Le défenseur de la société civile, Gwain Colbert, a profité de l’occasion pour demander la fin de la crise qui a fait plus de 6 000 morts depuis 2016.
« La meilleure façon d’honorer Joko Frida est de veiller à ce que cette crise prenne fin. Les femmes sont touchées de manière disproportionnée dans ce conflit. Si elles ne sont pas violées, elles sont tuées. Les combattants ont transformé le corps des femmes en un nouveau champ de bataille », a-t-il déploré.
Colbert a appelé le gouvernement à mettre en œuvre la résolution 1325 du Conseil de sécurité des Nations unies en impliquant davantage de femmes dans les efforts de consolidation de la paix, affirmant que la domination de la « masculinité hégémonique » perpétue le conflit.
Les responsables locaux pris pour cible
Mami Joko est la deuxième femme maire adjointe tuée par les combattants séparatistes. Les séparatistes ont blessé par balle la première adjointe au maire d’Oku, Yaah Kekuye Quinta Bongiloh, le 28 juillet 2024. Elle a été blessée et est décédée avant d’être inhumée en octobre.

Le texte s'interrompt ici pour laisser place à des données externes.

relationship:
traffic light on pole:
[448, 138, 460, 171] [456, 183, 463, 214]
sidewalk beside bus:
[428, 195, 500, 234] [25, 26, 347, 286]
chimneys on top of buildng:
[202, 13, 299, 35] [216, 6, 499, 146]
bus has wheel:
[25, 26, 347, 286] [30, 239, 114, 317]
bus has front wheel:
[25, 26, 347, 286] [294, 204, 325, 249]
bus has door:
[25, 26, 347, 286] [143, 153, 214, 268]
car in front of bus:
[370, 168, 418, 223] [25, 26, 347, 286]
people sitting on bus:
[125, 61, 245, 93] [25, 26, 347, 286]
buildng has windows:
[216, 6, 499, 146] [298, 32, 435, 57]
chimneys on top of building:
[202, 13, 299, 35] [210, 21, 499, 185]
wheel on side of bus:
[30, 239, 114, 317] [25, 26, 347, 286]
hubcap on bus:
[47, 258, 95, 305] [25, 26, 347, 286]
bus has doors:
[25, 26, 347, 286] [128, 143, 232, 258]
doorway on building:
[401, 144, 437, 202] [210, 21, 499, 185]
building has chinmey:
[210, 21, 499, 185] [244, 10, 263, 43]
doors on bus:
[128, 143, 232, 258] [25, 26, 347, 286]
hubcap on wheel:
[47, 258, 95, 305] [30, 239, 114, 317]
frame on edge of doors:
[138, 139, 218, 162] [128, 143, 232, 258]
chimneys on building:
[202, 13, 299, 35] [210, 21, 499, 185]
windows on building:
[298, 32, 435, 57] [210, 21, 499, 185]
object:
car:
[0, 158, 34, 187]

Les combattants séparatistes ont également tué le maire de Belo, Ngong Innocent, le 20 mai 2024. La maire Mbuh Alice de Belo, qui a également vécu de première main le coût de la violence, a souligné l’impact de la mort de Joko sur la représentation politique des femmes.

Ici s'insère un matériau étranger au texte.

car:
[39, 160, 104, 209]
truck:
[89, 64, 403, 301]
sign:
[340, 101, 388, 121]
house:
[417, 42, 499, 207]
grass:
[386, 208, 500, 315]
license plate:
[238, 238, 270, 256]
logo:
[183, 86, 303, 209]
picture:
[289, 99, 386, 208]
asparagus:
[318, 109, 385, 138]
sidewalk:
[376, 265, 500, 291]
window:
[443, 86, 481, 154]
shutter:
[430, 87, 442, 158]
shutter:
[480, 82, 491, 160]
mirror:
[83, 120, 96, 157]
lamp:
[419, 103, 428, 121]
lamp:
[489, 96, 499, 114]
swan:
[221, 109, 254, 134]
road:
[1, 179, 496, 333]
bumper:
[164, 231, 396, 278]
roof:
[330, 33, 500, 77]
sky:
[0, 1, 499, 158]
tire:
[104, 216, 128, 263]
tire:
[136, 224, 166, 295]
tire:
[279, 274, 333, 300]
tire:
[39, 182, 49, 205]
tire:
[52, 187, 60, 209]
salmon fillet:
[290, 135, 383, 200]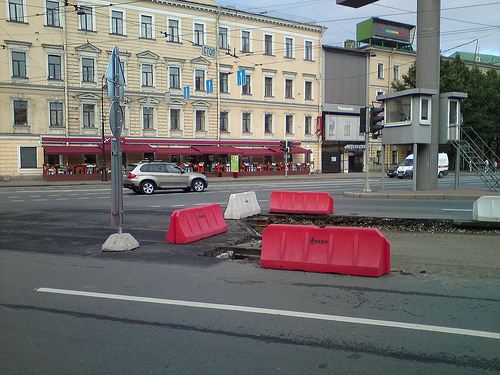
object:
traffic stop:
[368, 105, 386, 133]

« Le meurtre de la maire Freda Joko est une réduction du nombre de femmes maires. À une époque où les femmes luttent pour s’imposer dans les cercles politiques, j’espère que cela ne découragera aucune femme de briguer des postes politiques. Je pleure pour Ma Joko et les autres femmes qui ont été tuées », a-t-elle déclaré.
Qui était Mama Joko Frida ?
Frida N. Joko née Jing était la deuxième adjointe au maire du conseil de Bamenda II. Âgée de 67 ans et mère de cinq enfants, elle était diplômée de l’École nationale d’administration et de magistrature. Elle a terminé ses études en tant que contrôleur financier principal.
Après sa retraite de la fonction publique en 2016, elle s’est intéressée à la politique. Elle est devenue la deuxième adjointe au maire de Bamenda II avant sa fin brutale. Peter Chenui, le maire de Bamenda II, a évoqué les contributions de Joko à leur conseil et à leur communauté.
« Elle n’était pas seulement une maire, mais une mère et un modèle. Son décès est une grande perte pour le conseil. Nous continuerons à servir la population avec l’expérience que nous avons acquise pendant son séjour avec nous », a-t-il déclaré.
La vie de Mami Joko Frida a été une vie de service et de dévouement. Sa mort prématurée laisse un vide, mais son héritage, beaucoup l’espèrent, les incitera à poursuivre le combat pour la paix, l’égalité et la justice face à l’adversité.